The structural choice in O’Hearn’s order is worth noting for partners studying the 2026 corpus. The Court did not need to reach the AI conduct to dismiss; Rule 8 vagueness and § 1915(e)(2) failure-to-state-a-claim were independently sufficient. Adding the AI warning in footnote 3 puts the issue on the docket without making it the operative basis for the dismissal, which sidesteps any later argument that Plaintiff’s substantive claims were prejudiced by the AI issue. The footnote is also tied directly to the leave-to-amend grant: the warning is functionally a “if you amend, do not repeat this conduct” note, which gives the Court a docketed predicate for sanctions on any post-amendment repeat.
The Powhatan v. Skinger cite carries weight in this corpus. That case is itself a Schiller-chambers (E.D. Va.) collecting-cases opinion on pro se AI sanctions; it is increasingly the authority sister courts cite when they want to anchor an AI-caution footnote in a cross-circuit consensus rather than a single-judge view. For partners drafting AI-citation sanctions briefs in 2026, Powhatan is the working canonical cite for “courts have routinely threatened to impose sanctions on pro se litigants who cite AI-hallucinated authority.”
Finally, the procedural shape (warning in footnote, dismissal on other grounds, leave to amend) is now visible across multiple districts in early 2026: Ambrose v. Lee (D. Conn., footnote-warning to pro se defendant), Dixon v. MultiCare (W.D. Wash., warning in section G of an order on motion to dismiss), Doe v. United States (D.N.J., footnote 3 on a § 1915 dismissal), and CHP 1010 McDowell v. Turpen (Bankr. D. Colo., separately-labeled “Warning” section in an AP motion to dismiss order). The judicial response is calibrating to: dismiss / decide on independent grounds; add the AI warning at the procedural moment closest to the next-filing decision; reserve fees for any repeat conduct.

> _What to do_:
1. In the commentary on AI-citation warnings, which two grounds were independently sufficient for the dismissal in O'Hearn's order?
2. Would you reproduce the commentary on AI-citation warnings word for word, from "The structural choice" to "any post-amendment repeat."?
3. Could you resume the commentary on AI-citation warnings from where it stops?
The listing is material separate from the commentary on AI-citation warnings.

> _Dataset entries_:
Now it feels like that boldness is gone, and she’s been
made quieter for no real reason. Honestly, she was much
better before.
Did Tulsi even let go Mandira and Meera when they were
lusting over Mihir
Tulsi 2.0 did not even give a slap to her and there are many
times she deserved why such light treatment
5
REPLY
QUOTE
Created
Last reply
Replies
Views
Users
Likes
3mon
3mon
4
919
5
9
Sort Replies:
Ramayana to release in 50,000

> _Response list_:
1. Rule 8 vagueness and § 1915(e)(2) failure to state a claim.

2.
The structural choice in O’Hearn’s order is worth noting for partners studying the 2026 corpus. The Court did not need to reach the AI conduct to dismiss; Rule 8 vagueness and § 1915(e)(2) failure-to-state-a-claim were independently sufficient. Adding the AI warning in footnote 3 puts the issue on the docket without making it the operative basis for the dismissal, which sidesteps any later argument that Plaintiff’s substantive claims were prejudiced by the AI issue. The footnote is also tied directly to the leave-to-amend grant: the warning is functionally a “if you amend, do not repeat this conduct” note, which gives the Court a docketed predicate for sanctions on any post-amendment repeat.

3.
Implications for your firm
Operational steps a firm reading this case may wish to consider documenting. Strategic and rule-application calls belong to your firm's attorneys.
- Track O'Hearn's framing as a clean template for the warning-in-footnote posture: dismiss on independent merits grounds (here Rule 8 / § 1915(e)(2)), then add a Rule 11 AI caution in a footnote keyed to the leave-to-amend grant. The structural effect is that the AI conduct becomes a docketed warning on the record without the procedural overhead of a separate sanctions analysis.
- Document the Powhatan v. Skinger (E.D. Va. June 2, 2025) cite as the cross-circuit collecting-cases authority for pro se AI sanctions; it's a useful one-stop cite when drafting AI-citation sanctions motions or response briefs.
- Recognize the cross-claim-type pattern: AI hallucinations appeared in the complaint exhibits (ECF No. 1-3), not the complaint body itself. Defense counsel screening pro se filings should pre-verify cited authority in exhibits, not just the main pleading.
- Note the Osei-Afriyie minor-child rule: parent-pro-se claims on behalf of minors are dismissible in the Third Circuit, separate from the AI / Rule 11 analysis.